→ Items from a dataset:

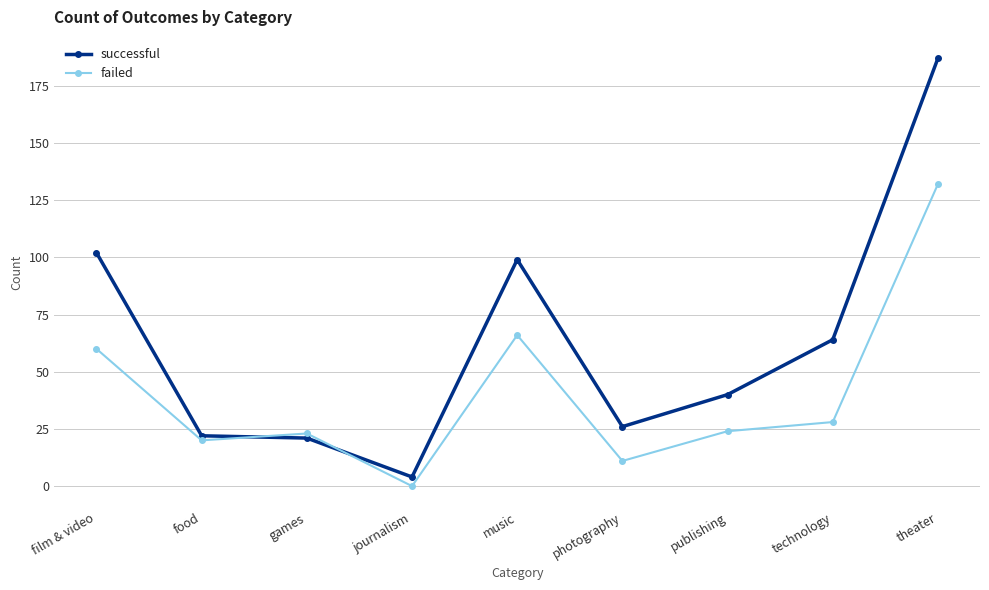

Where do failed and successful first cross each other?

food and games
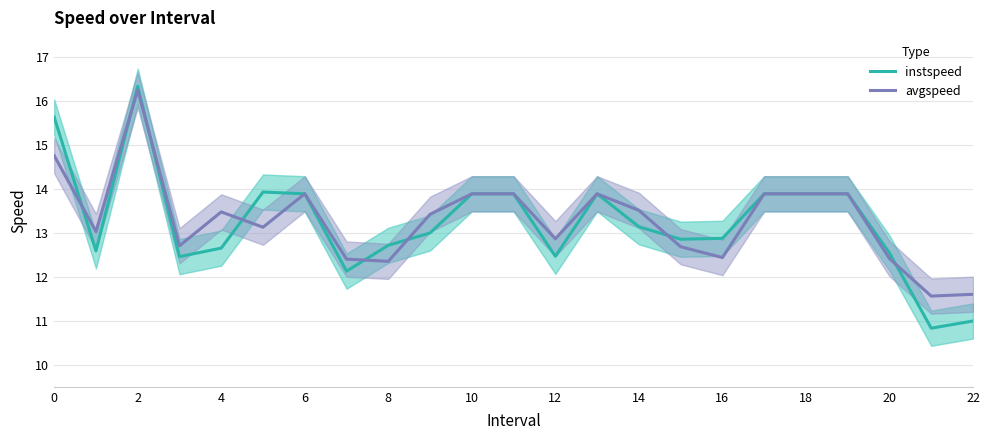

The avgspeed series shows 13.9 at 18. True or false?

True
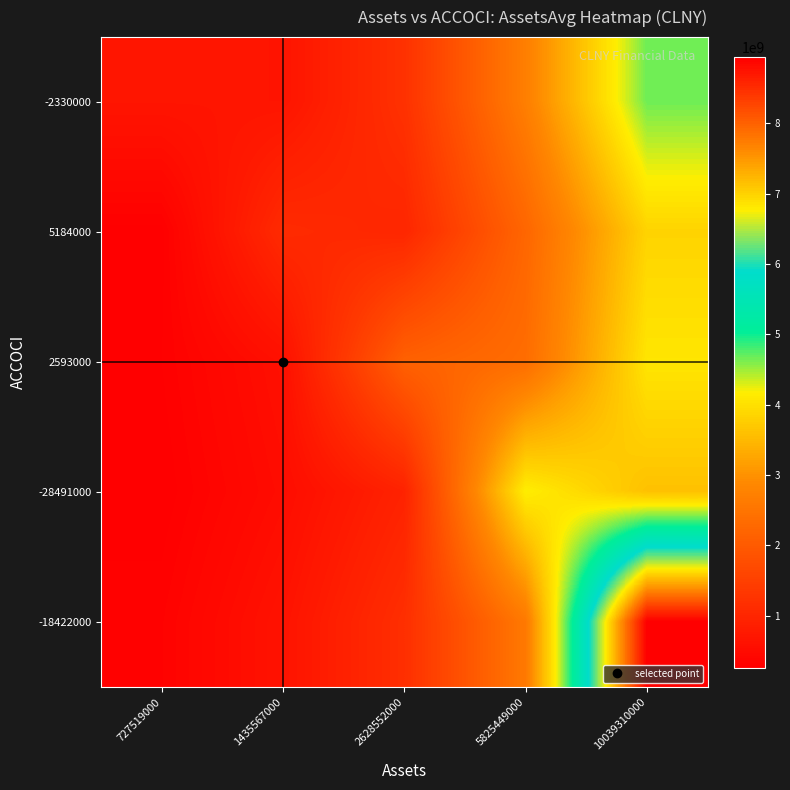

Reading right to left, transcribe all the data shown in this chart.

-2330000: 10039310000=4661549055.1	5825449000=2704928554.0	2628552000=1220514566.4	1435567000=666576287.9	727519000=675617250.0
5184000: 10039310000=3842349956.3	5825449000=2229576904.2	2628552000=1006026974.2	1435567000=1098870500.0	727519000=278443697.6
2593000: 10039310000=4063610580.4	5825449000=2357966453.1	2628552000=2127917500.0	1435567000=581074321.9	727519000=294477798.4
-28491000: 10039310000=3596652208.3	5825449000=4174014750.0	2628552000=941696924.9	1435567000=514301801.7	727519000=260638711.0
-18422000: 10039310000=8941968250.0	5825449000=2594350607.8	2628552000=1170619720.3	1435567000=639326534.1	727519000=323998950.1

→ What you need to do: Please give every one of the items above as a JSON list of strings, with one string per line and no blank lines. Leave the pictures out.

→ Exercise answer:
[
  "Where do failed and successful first cross each other?",
  "food and games",
  "The avgspeed series shows 13.9 at 18. True or false?",
  "True",
  "Reading right to left, transcribe all the data shown in this chart.",
  "-2330000: 10039310000=4661549055.1\t5825449000=2704928554.0\t2628552000=1220514566.4\t1435567000=666576287.9\t727519000=675617250.0",
  "5184000: 10039310000=3842349956.3\t5825449000=2229576904.2\t2628552000=1006026974.2\t1435567000=1098870500.0\t727519000=278443697.6",
  "2593000: 10039310000=4063610580.4\t5825449000=2357966453.1\t2628552000=2127917500.0\t1435567000=581074321.9\t727519000=294477798.4",
  "-28491000: 10039310000=3596652208.3\t5825449000=4174014750.0\t2628552000=941696924.9\t1435567000=514301801.7\t727519000=260638711.0",
  "-18422000: 10039310000=8941968250.0\t5825449000=2594350607.8\t2628552000=1170619720.3\t1435567000=639326534.1\t727519000=323998950.1"
]